• [GOAL OF THE EXERCISE]:
Reproduce the stored records with every occurrence of "chart" swapped for "graph" and everything else left unchanged. Omit the pictures from the output.

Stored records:
--*--

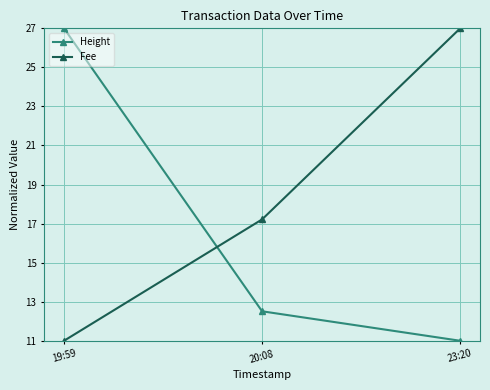

At how many categories does at least one series exceed 18?

2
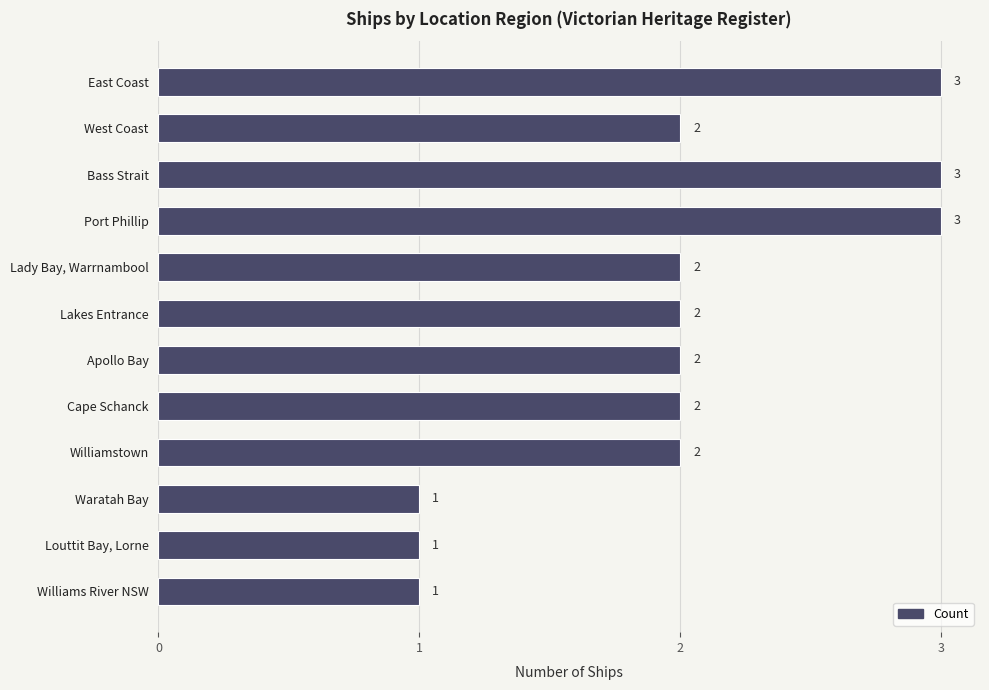

What is the label of the 2nd bar from the bottom?

Louttit Bay, Lorne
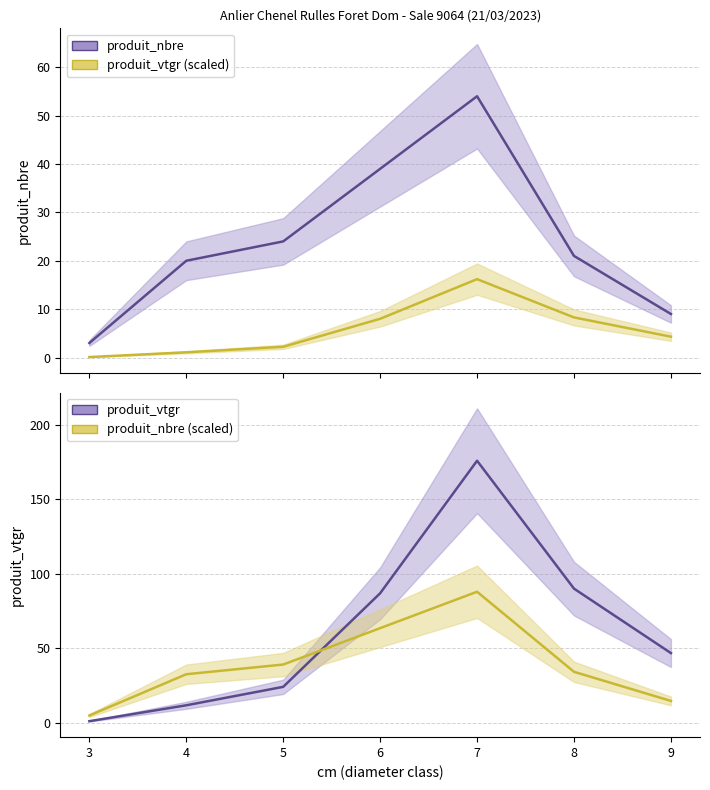

What is the approximate value of produit_vtgr at 3?

1.1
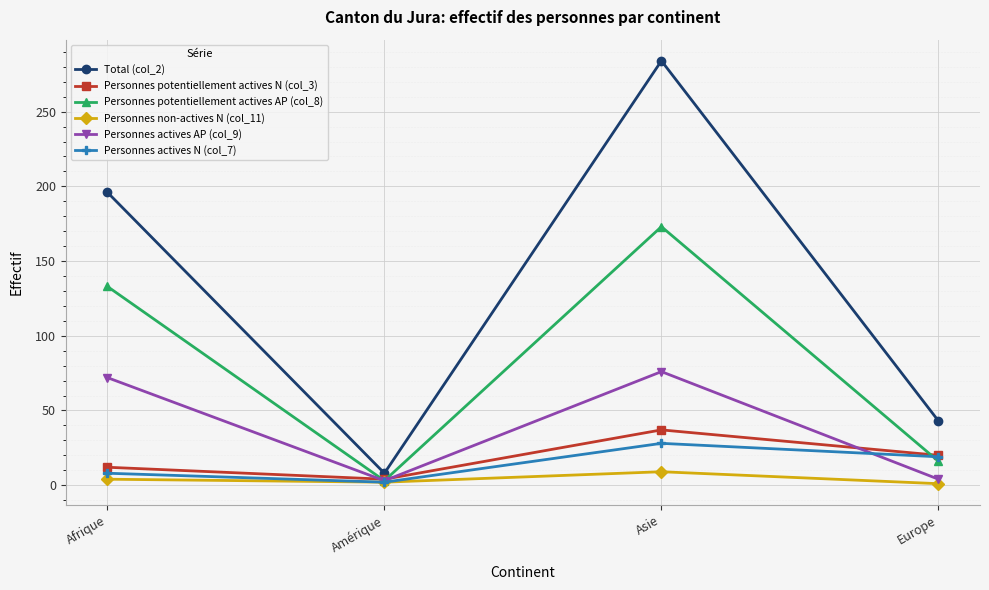

True or false: Personnes potentiellement actives N (col_3) and Total (col_2) intersect in this chart.

False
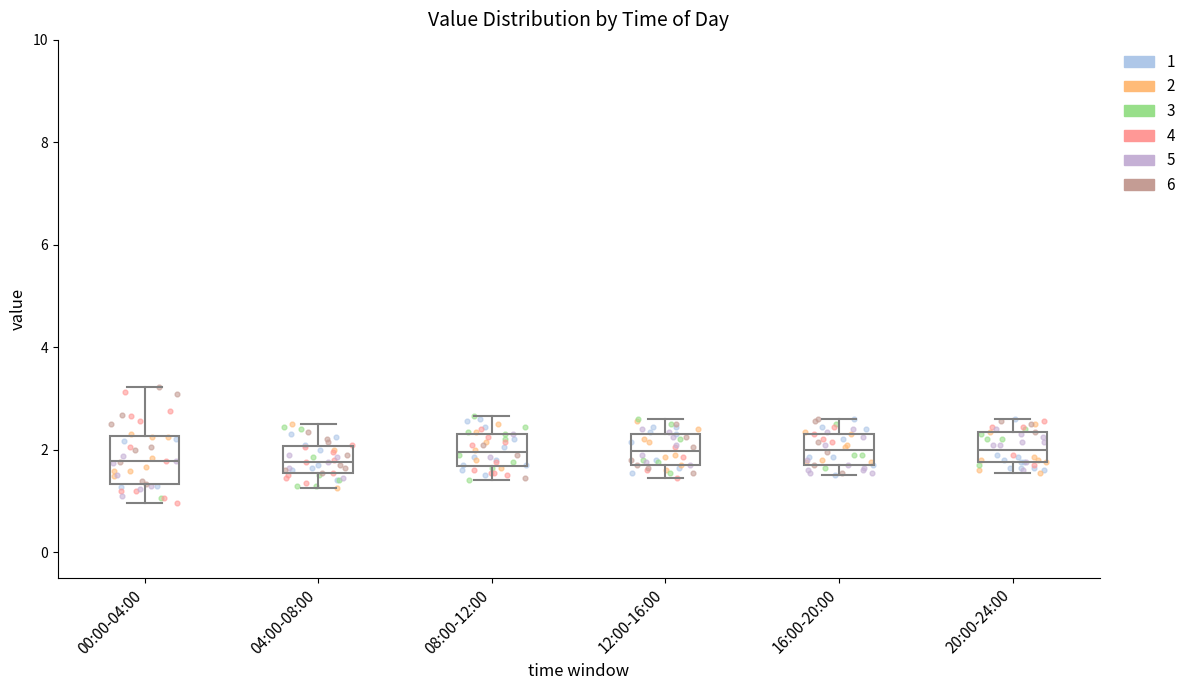

Reading left to right, read every box against the y-axis: the position of its median line, the range the box covers, and the ends of its whiskers. The values are not printed on the chart, so give them approximately, as read against the axis.

00:00-04:00: median 1.8, box 1.4 to 2.2, whiskers 1.0 to 3.2
04:00-08:00: median 1.8, box 1.6 to 2.0, whiskers 1.2 to 2.6
08:00-12:00: median 2.0, box 1.6 to 2.4, whiskers 1.4 to 2.6
12:00-16:00: median 2.0, box 1.8 to 2.4, whiskers 1.4 to 2.6
16:00-20:00: median 2.0, box 1.8 to 2.4, whiskers 1.6 to 2.6
20:00-24:00: median 2.0, box 1.8 to 2.4, whiskers 1.6 to 2.6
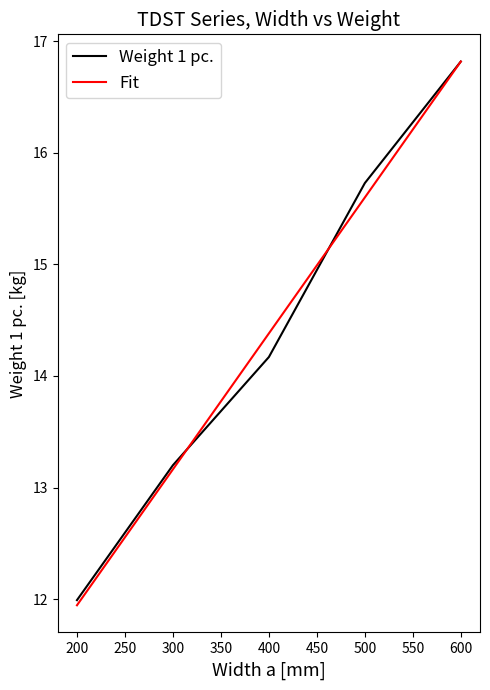

Between 200 and 400, which series saw the biggest shift?

Fit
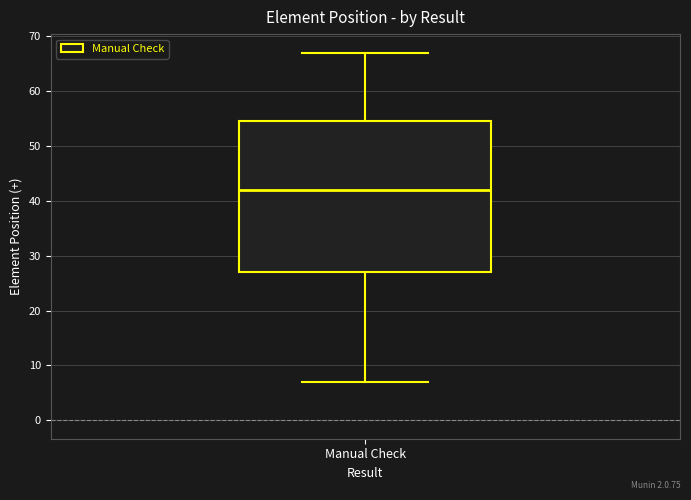

Transcribe this box plot: give where the median line is, the range the box spans, and where the two whiskers end, as read against the y-axis. The values are not printed on the chart, so give them approximately, as read against the axis.

median 42, box 27 to 55, whiskers 7 to 67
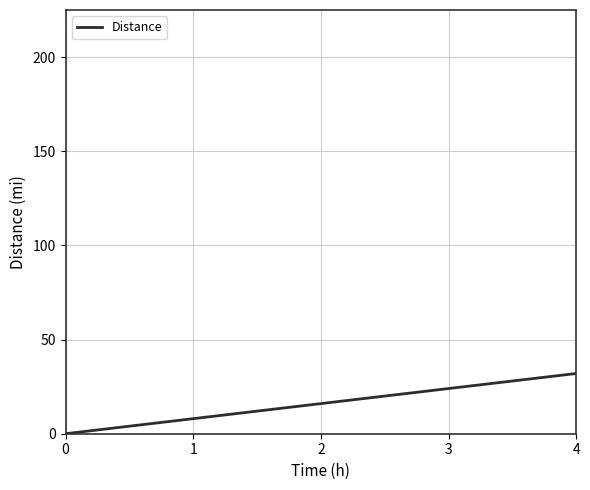

How many lines are shown in the chart?

1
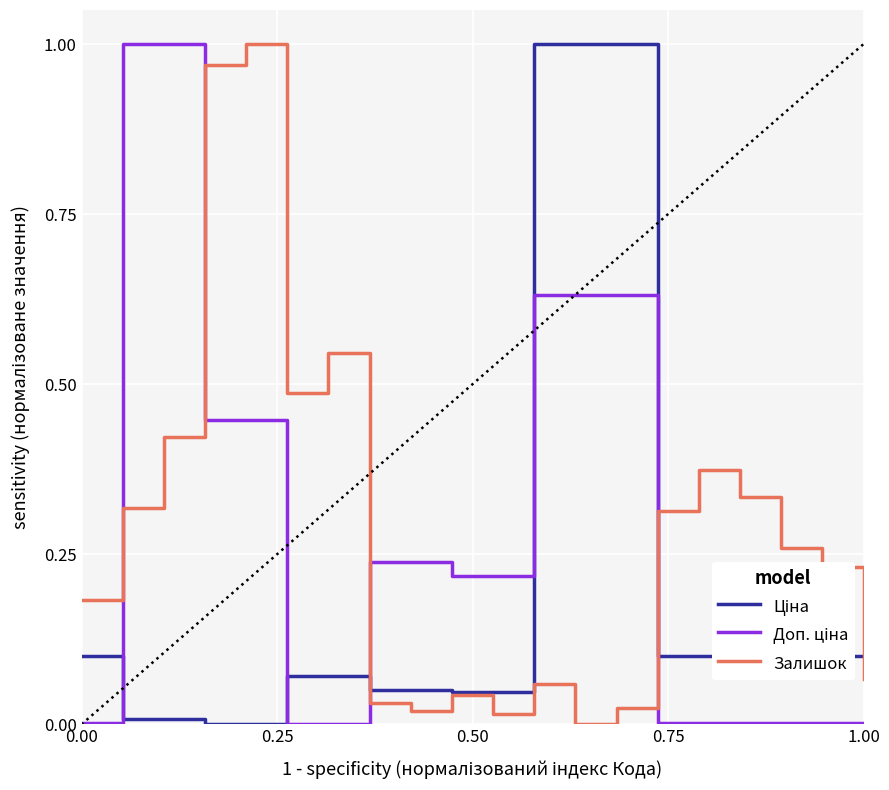

What is the sum of all Ціна values?

4.1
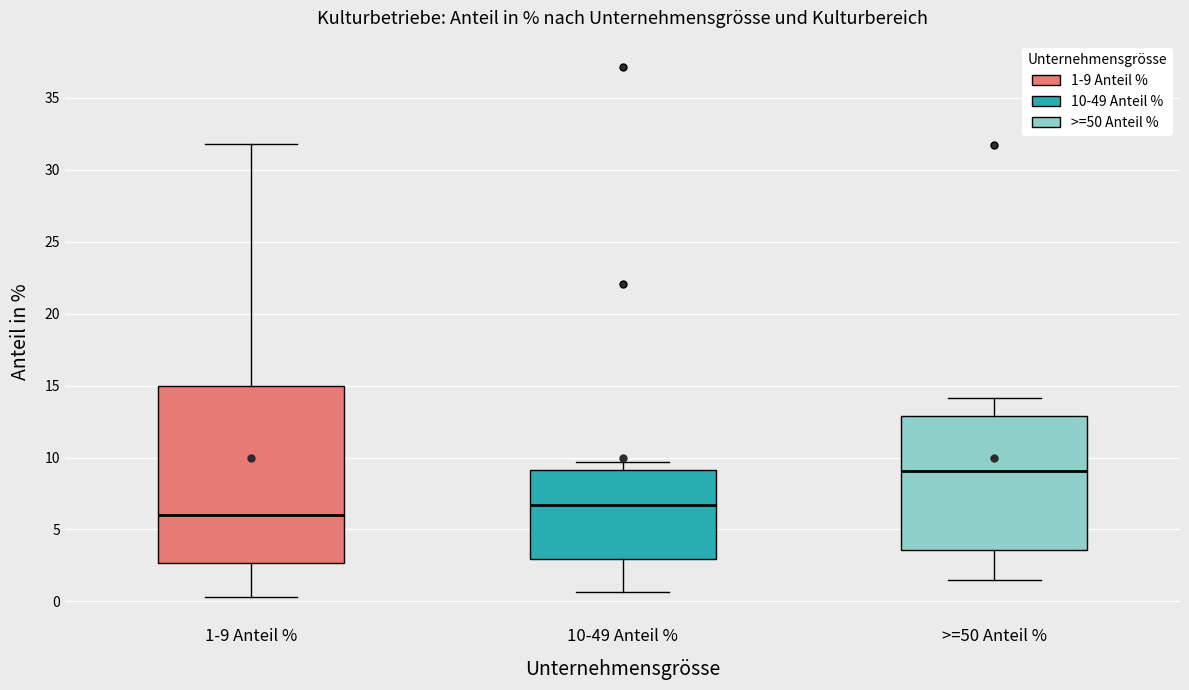

Comparing the boxes themselves (not the whiskers), which one is the tallest?

1-9 Anteil %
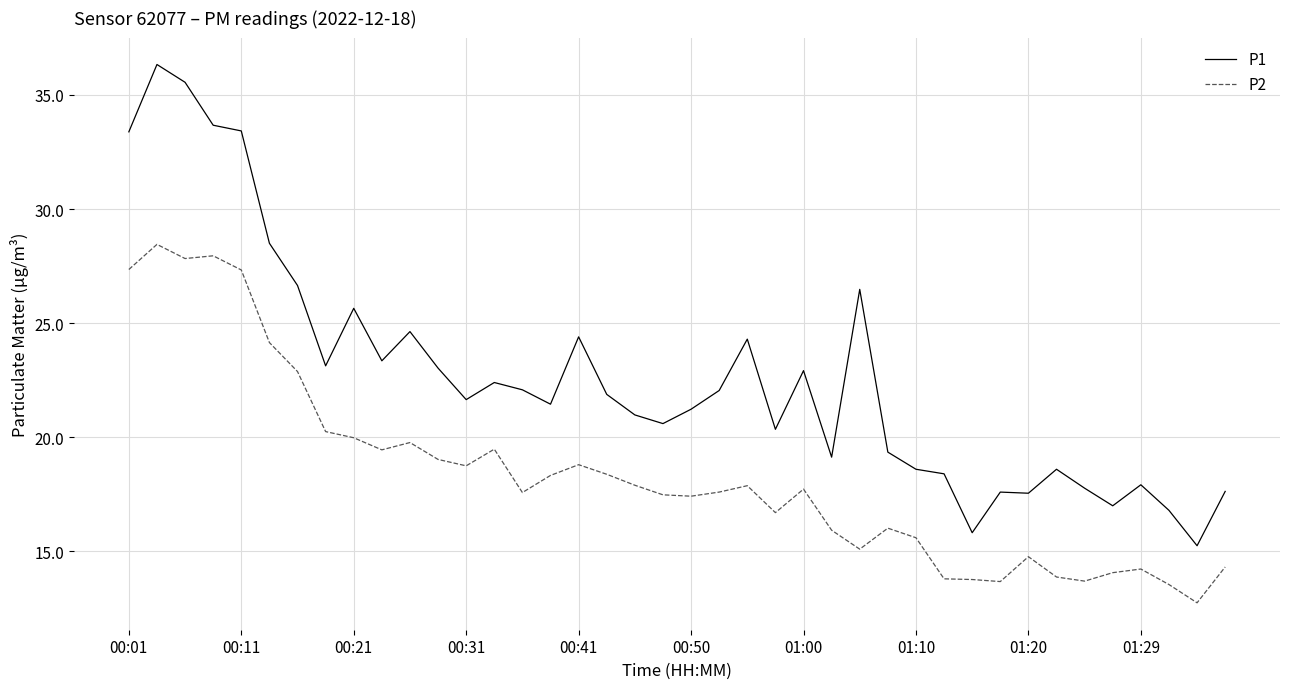

Which series has the largest range (max minus min)?

P1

--*--

• [REPLY]:
At how many categories does at least one series exceed 18?

2

What is the label of the 2nd bar from the bottom?

Louttit Bay, Lorne

What is the approximate value of produit_vtgr at 3?

1.1

True or false: Personnes potentiellement actives N (col_3) and Total (col_2) intersect in this graph.

False

Reading left to right, read every box against the y-axis: the position of its median line, the range the box covers, and the ends of its whiskers. The values are not printed on the graph, so give them approximately, as read against the axis.

00:00-04:00: median 1.8, box 1.4 to 2.2, whiskers 1.0 to 3.2
04:00-08:00: median 1.8, box 1.6 to 2.0, whiskers 1.2 to 2.6
08:00-12:00: median 2.0, box 1.6 to 2.4, whiskers 1.4 to 2.6
12:00-16:00: median 2.0, box 1.8 to 2.4, whiskers 1.4 to 2.6
16:00-20:00: median 2.0, box 1.8 to 2.4, whiskers 1.6 to 2.6
20:00-24:00: median 2.0, box 1.8 to 2.4, whiskers 1.6 to 2.6

Between 200 and 400, which series saw the biggest shift?

Fit

Transcribe this box plot: give where the median line is, the range the box spans, and where the two whiskers end, as read against the y-axis. The values are not printed on the graph, so give them approximately, as read against the axis.

median 42, box 27 to 55, whiskers 7 to 67

How many lines are shown in the graph?

1

What is the sum of all Ціна values?

4.1

Comparing the boxes themselves (not the whiskers), which one is the tallest?

1-9 Anteil %

Which series has the largest range (max minus min)?

P1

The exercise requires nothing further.